# START OF Supplied material

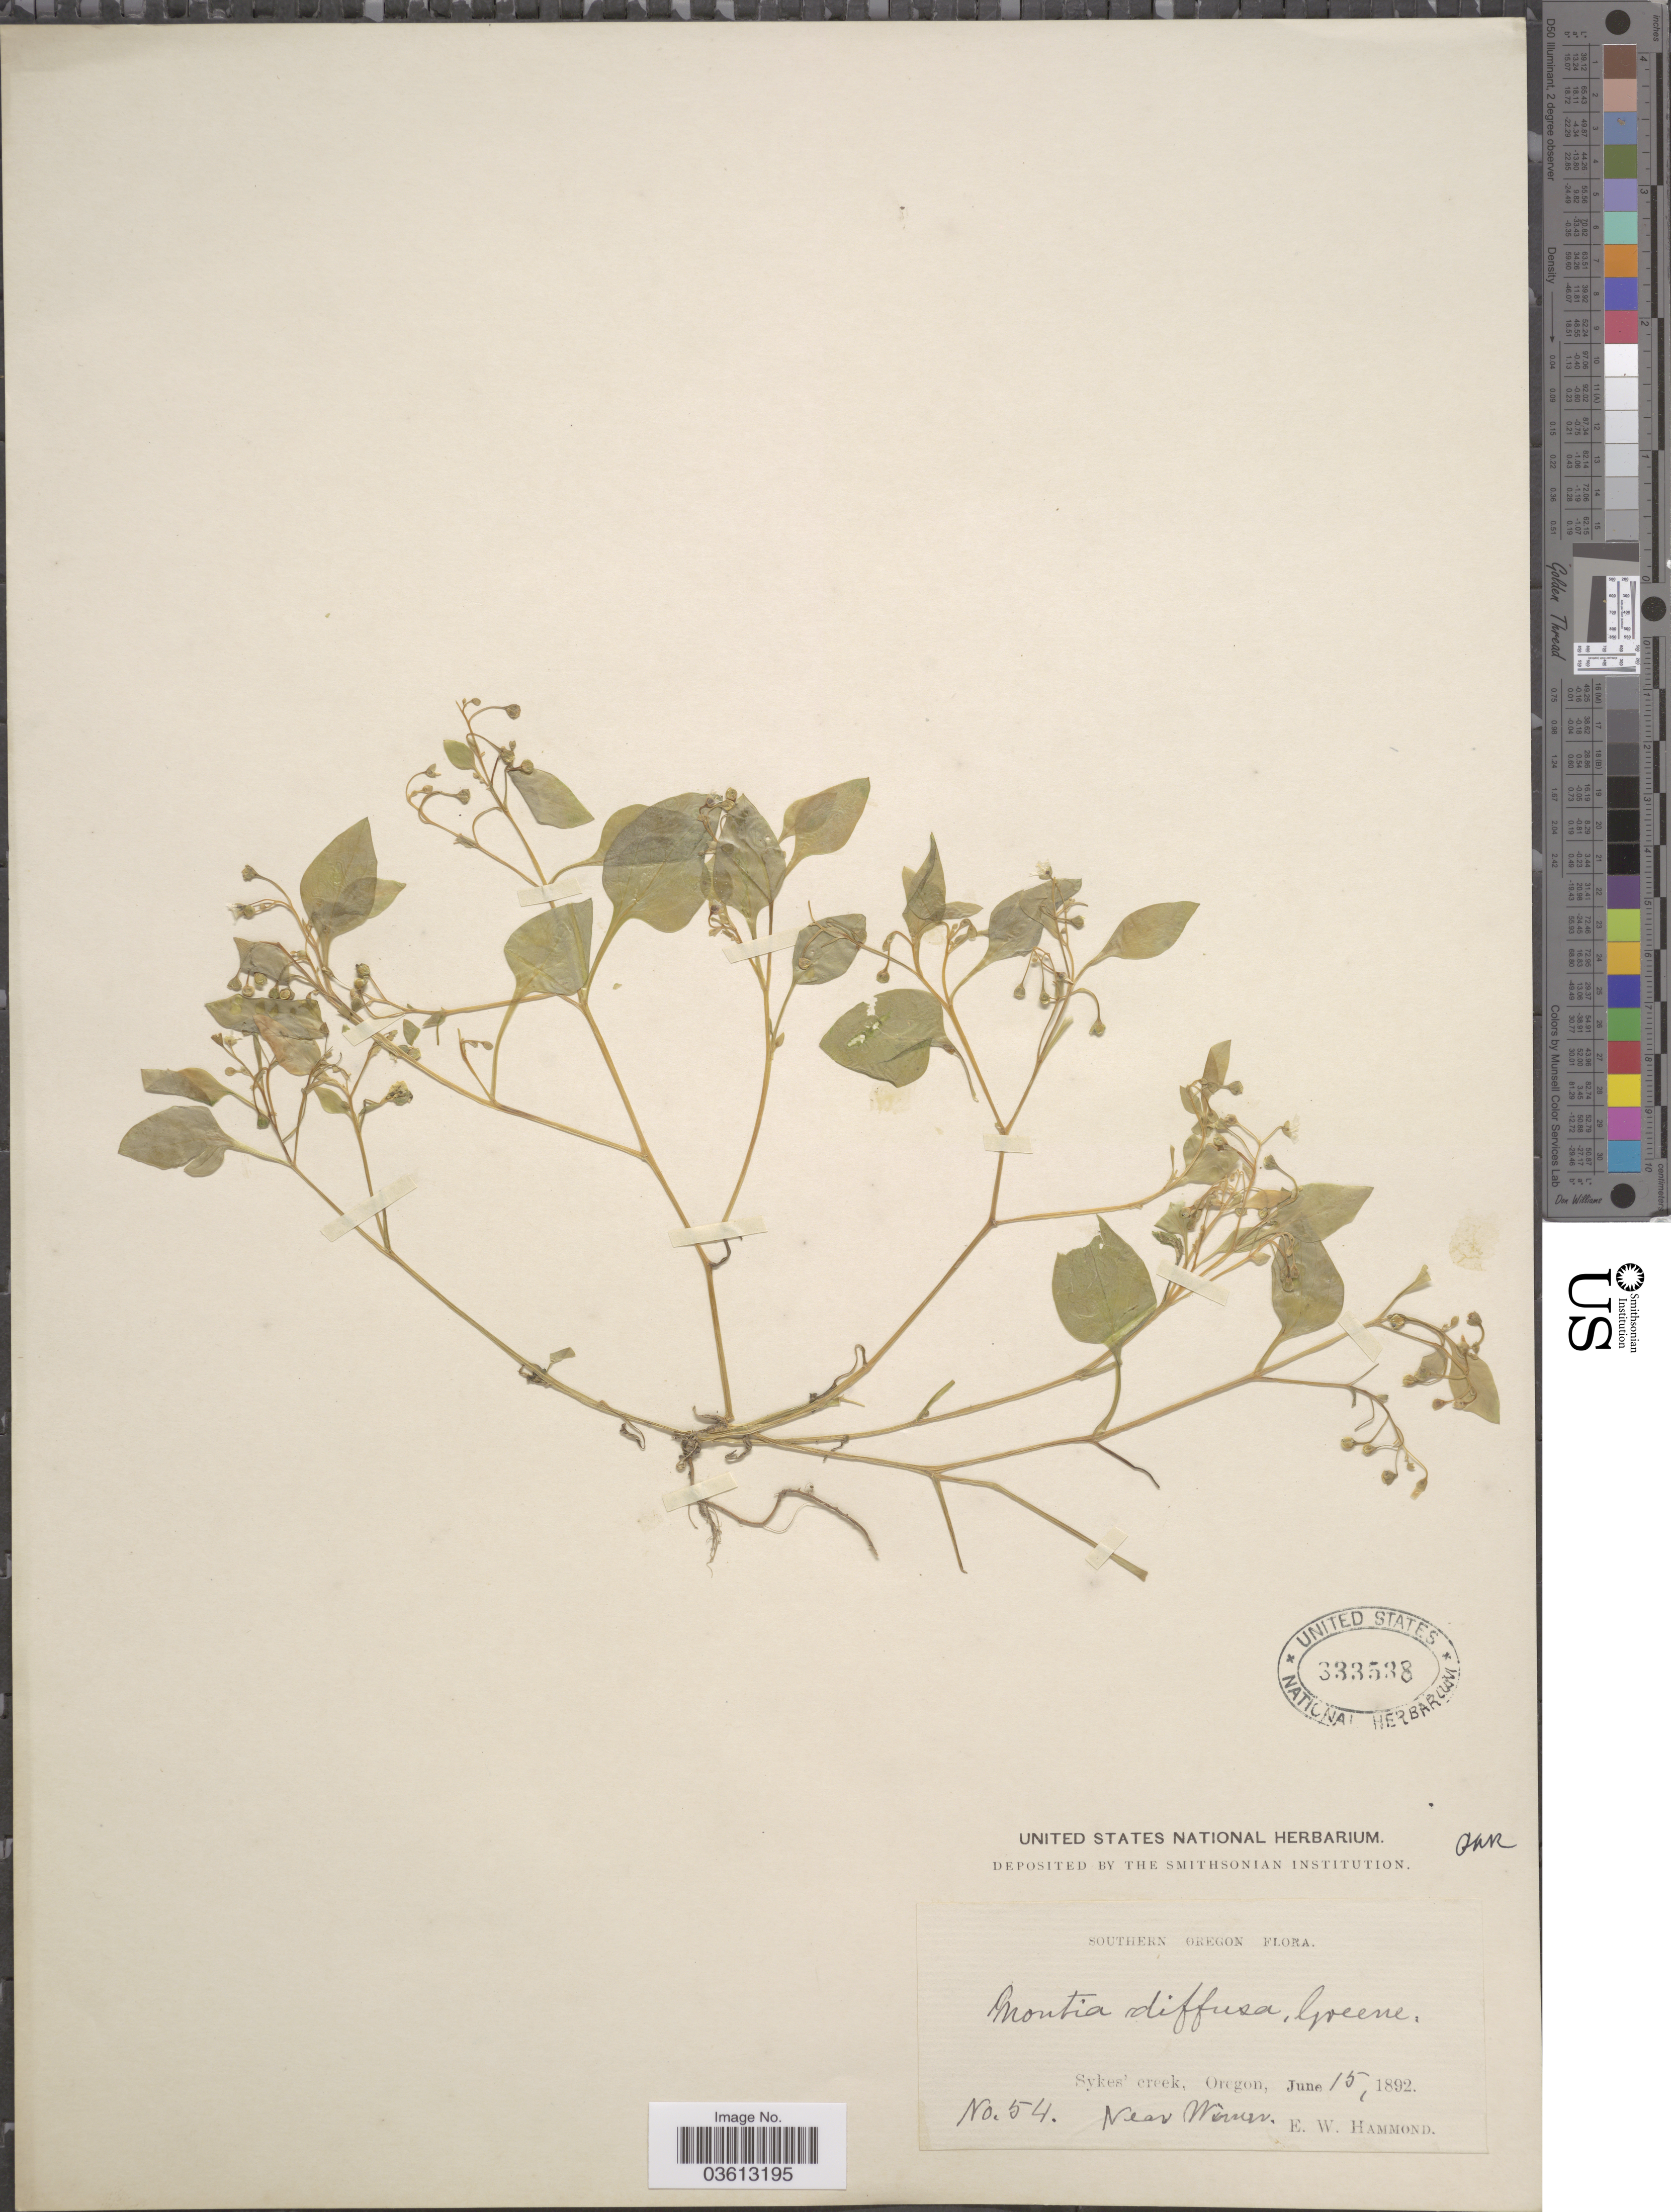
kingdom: Plantae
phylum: Tracheophyta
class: Magnoliopsida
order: Caryophyllales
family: Montiaceae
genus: Montia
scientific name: Montia diffusa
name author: (Nutt.) Greene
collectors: E. Hammond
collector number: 54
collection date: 1892-06-15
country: United States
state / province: Oregon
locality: Southern Oregon. Sykes' creek.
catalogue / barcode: US 333538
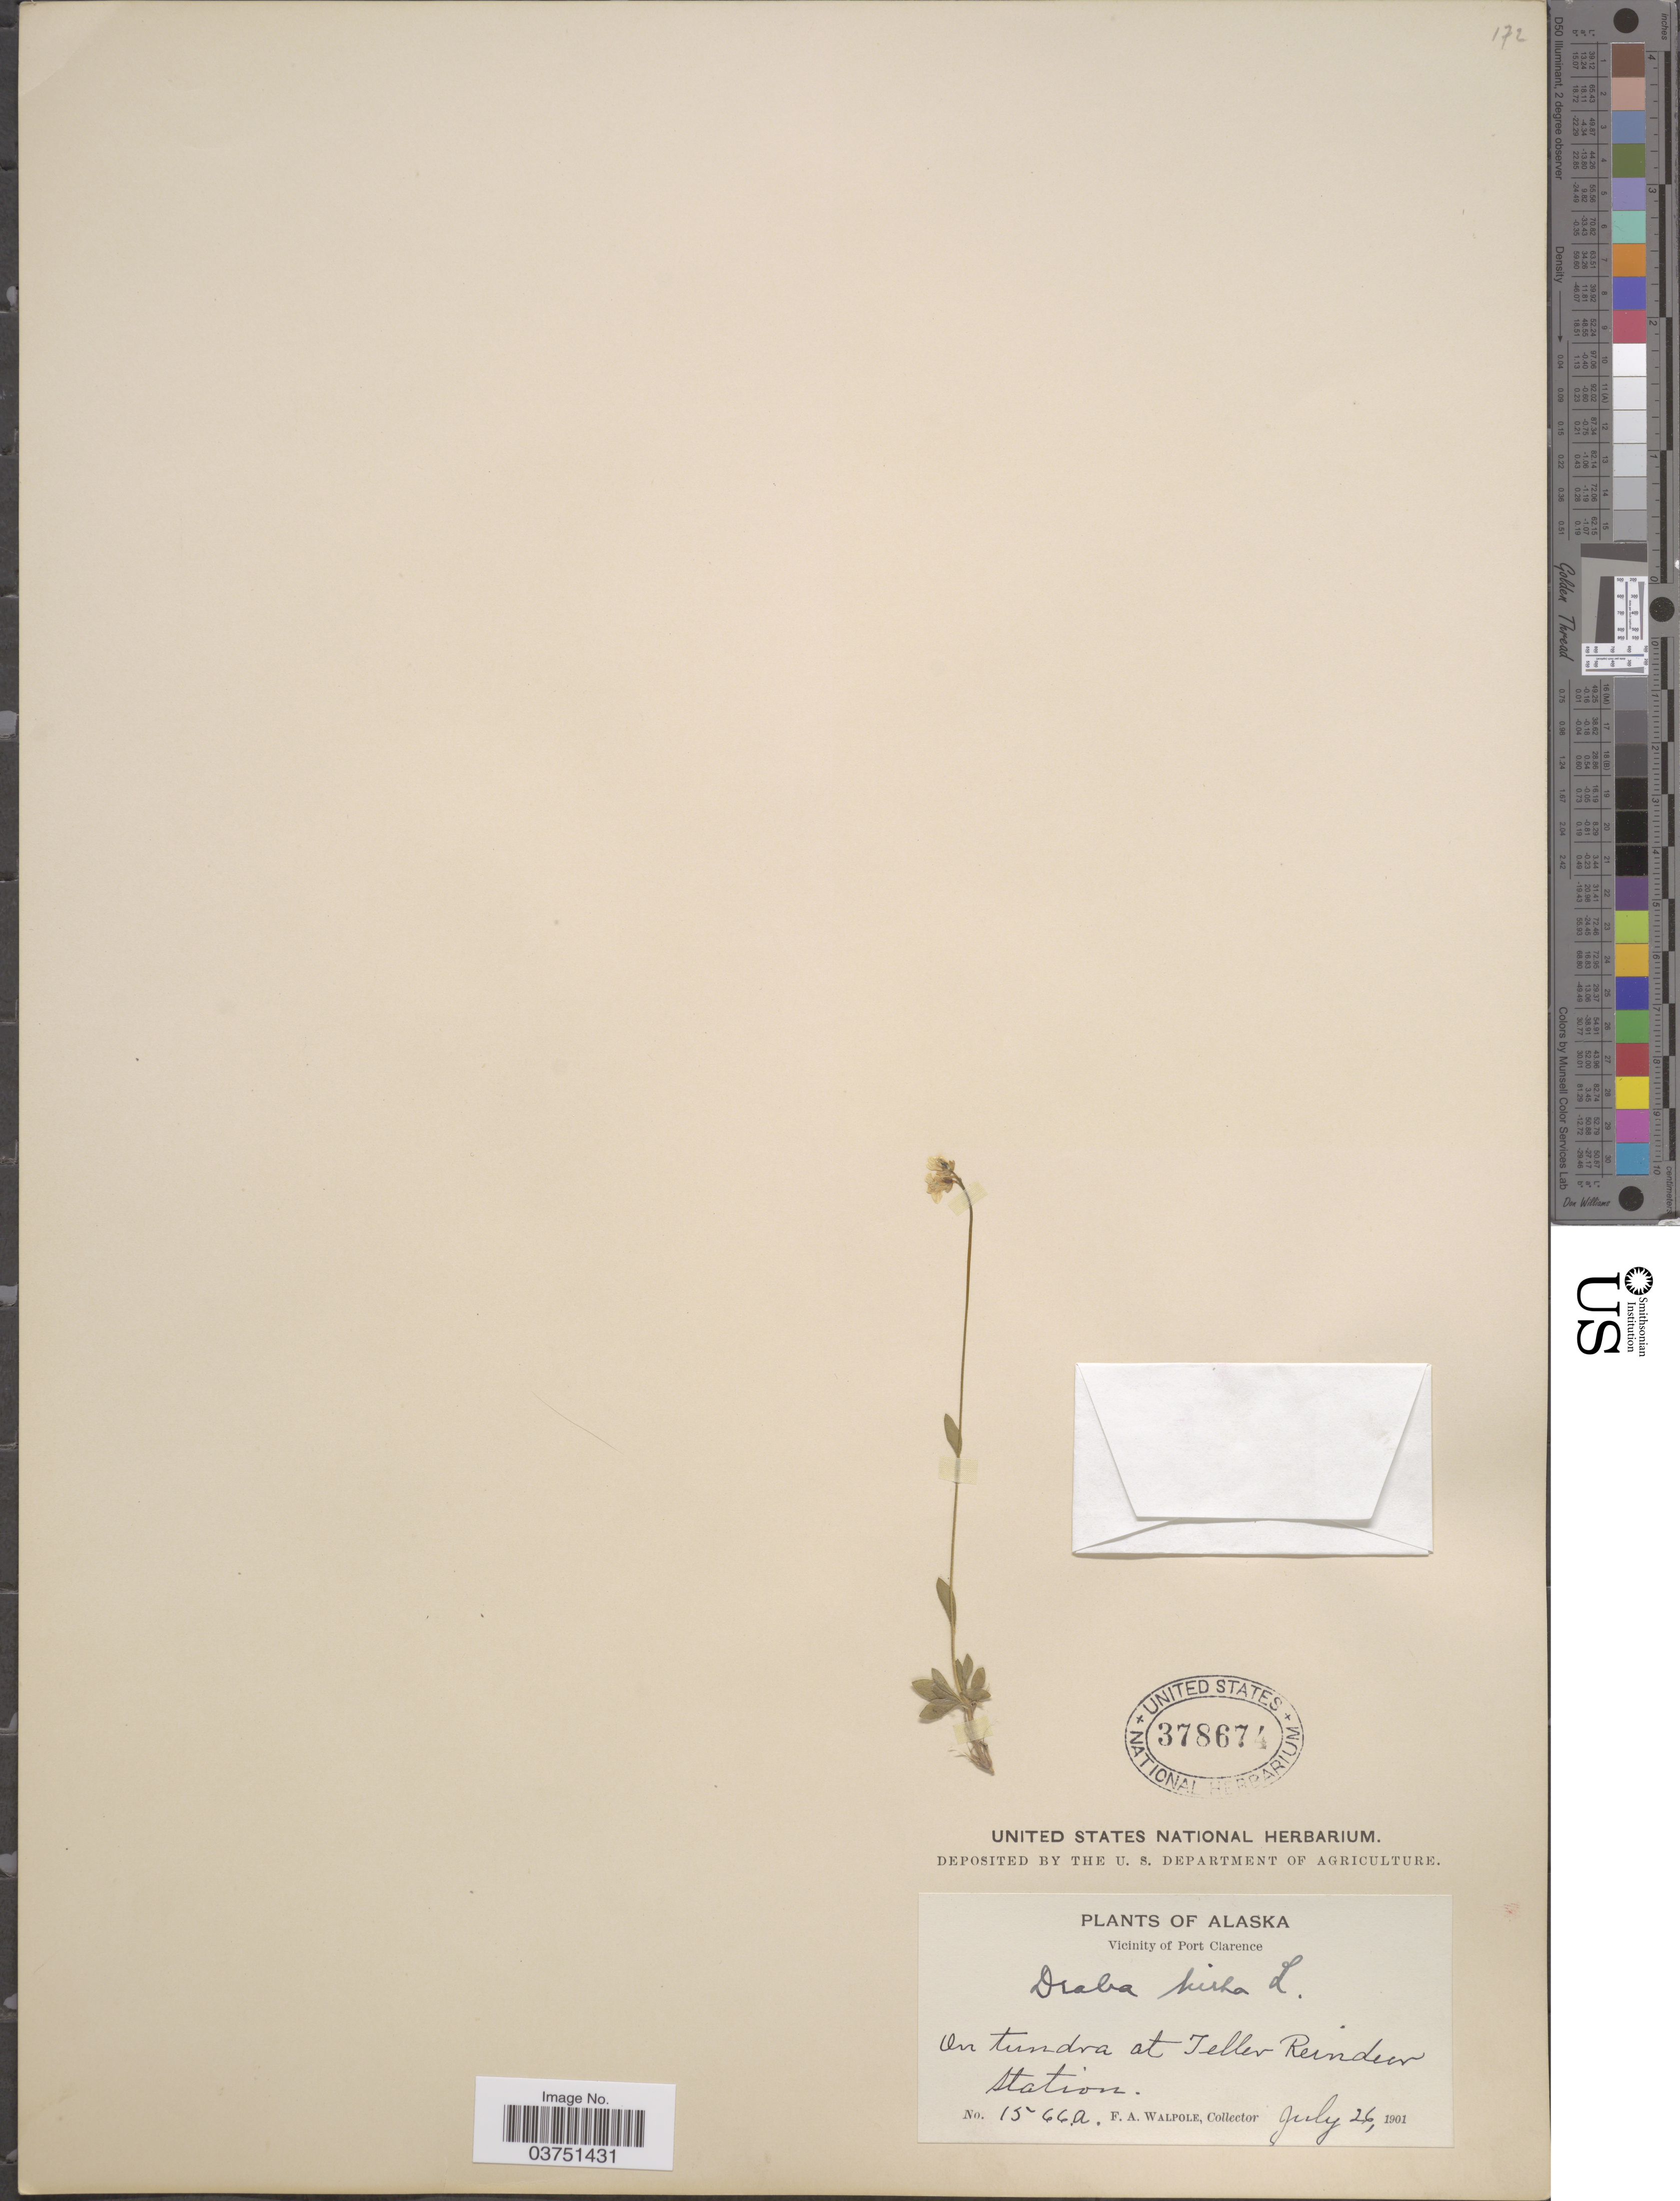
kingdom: Plantae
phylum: Tracheophyta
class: Magnoliopsida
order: Brassicales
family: Brassicaceae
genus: Draba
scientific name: Draba glabella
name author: Pursh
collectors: F. Walpole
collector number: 1566a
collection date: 1901-07-26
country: United States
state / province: Alaska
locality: Vicinity of Port Clarence; On tundra at Teller Reindeer Station.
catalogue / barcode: US 378674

# END OF Supplied material

Rewrite both rows with every "locality" renamed to "site" and nothing else changed. Leave out the pictures.

kingdom: Plantae
phylum: Tracheophyta
class: Magnoliopsida
order: Caryophyllales
family: Montiaceae
genus: Montia
scientific name: Montia diffusa
name author: (Nutt.) Greene
collectors: E. Hammond
collector number: 54
collection date: 1892-06-15
country: United States
state / province: Oregon
site: Southern Oregon. Sykes' creek.
catalogue / barcode: US 333538
kingdom: Plantae
phylum: Tracheophyta
class: Magnoliopsida
order: Brassicales
family: Brassicaceae
genus: Draba
scientific name: Draba glabella
name author: Pursh
collectors: F. Walpole
collector number: 1566a
collection date: 1901-07-26
country: United States
state / province: Alaska
site: Vicinity of Port Clarence; On tundra at Teller Reindeer Station.
catalogue / barcode: US 378674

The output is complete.